Work required —
Rewrite the records below, swapping "Inspector" for "Examiner" everywhere and keeping all else the same. Leave the pictures out.

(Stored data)
━━━━━━━━━━━━━━━━
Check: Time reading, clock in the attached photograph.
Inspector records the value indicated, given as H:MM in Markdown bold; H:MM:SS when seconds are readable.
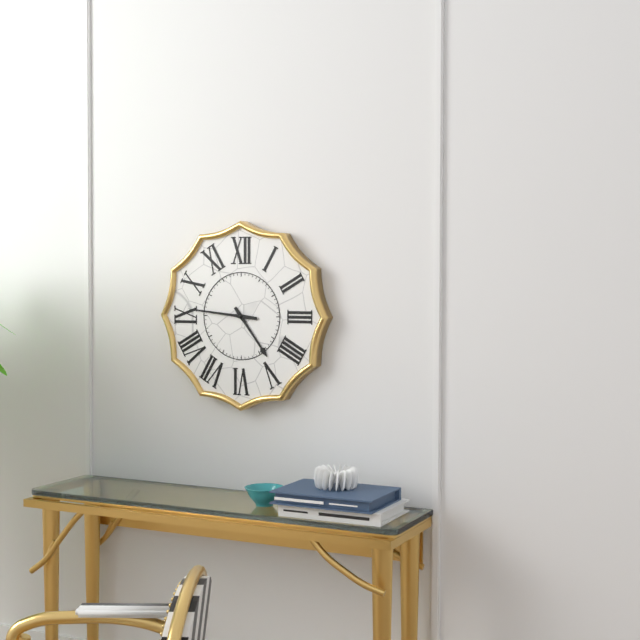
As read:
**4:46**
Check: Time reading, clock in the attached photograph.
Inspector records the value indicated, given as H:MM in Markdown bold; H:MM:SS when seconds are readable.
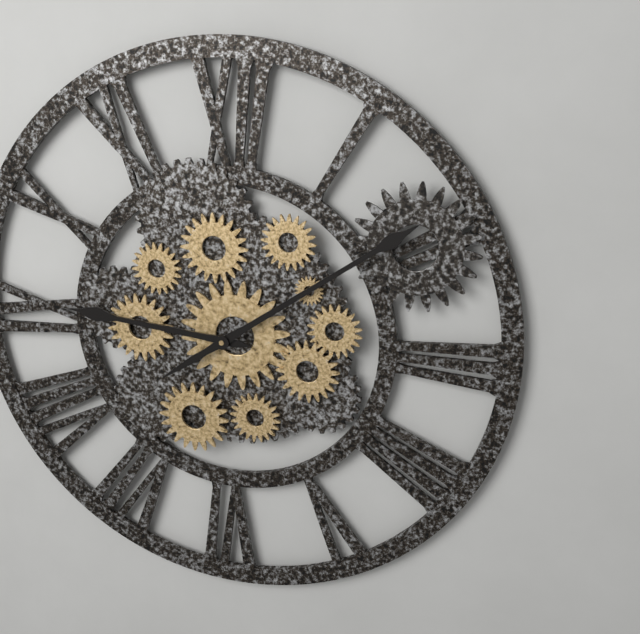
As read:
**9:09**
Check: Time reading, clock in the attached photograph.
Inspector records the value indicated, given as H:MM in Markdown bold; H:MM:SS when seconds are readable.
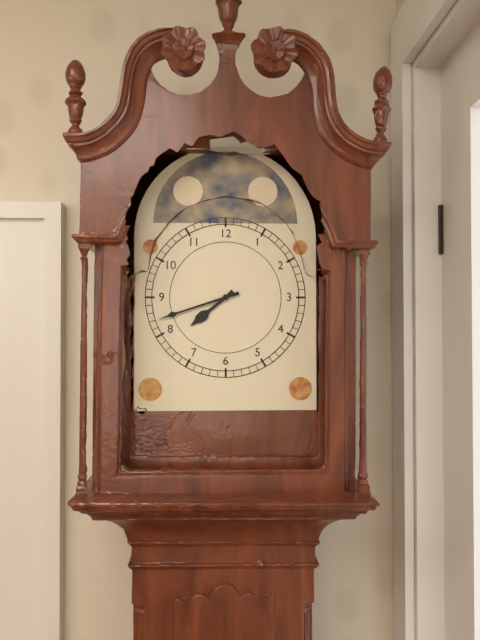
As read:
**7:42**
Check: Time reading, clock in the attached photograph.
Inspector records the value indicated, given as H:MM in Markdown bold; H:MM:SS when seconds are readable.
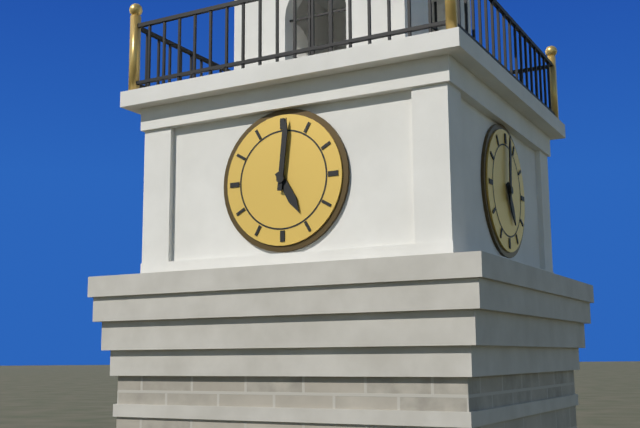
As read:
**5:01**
━━━━━━━━━━━━━━━━
Solution for this exercise —
Check: Time reading, clock in the attached photograph.
Examiner records the value indicated, given as H:MM in Markdown bold; H:MM:SS when seconds are readable.
As read:
**4:46**
Check: Time reading, clock in the attached photograph.
Examiner records the value indicated, given as H:MM in Markdown bold; H:MM:SS when seconds are readable.
As read:
**9:09**
Check: Time reading, clock in the attached photograph.
Examiner records the value indicated, given as H:MM in Markdown bold; H:MM:SS when seconds are readable.
As read:
**7:42**
Check: Time reading, clock in the attached photograph.
Examiner records the value indicated, given as H:MM in Markdown bold; H:MM:SS when seconds are readable.
As read:
**5:01**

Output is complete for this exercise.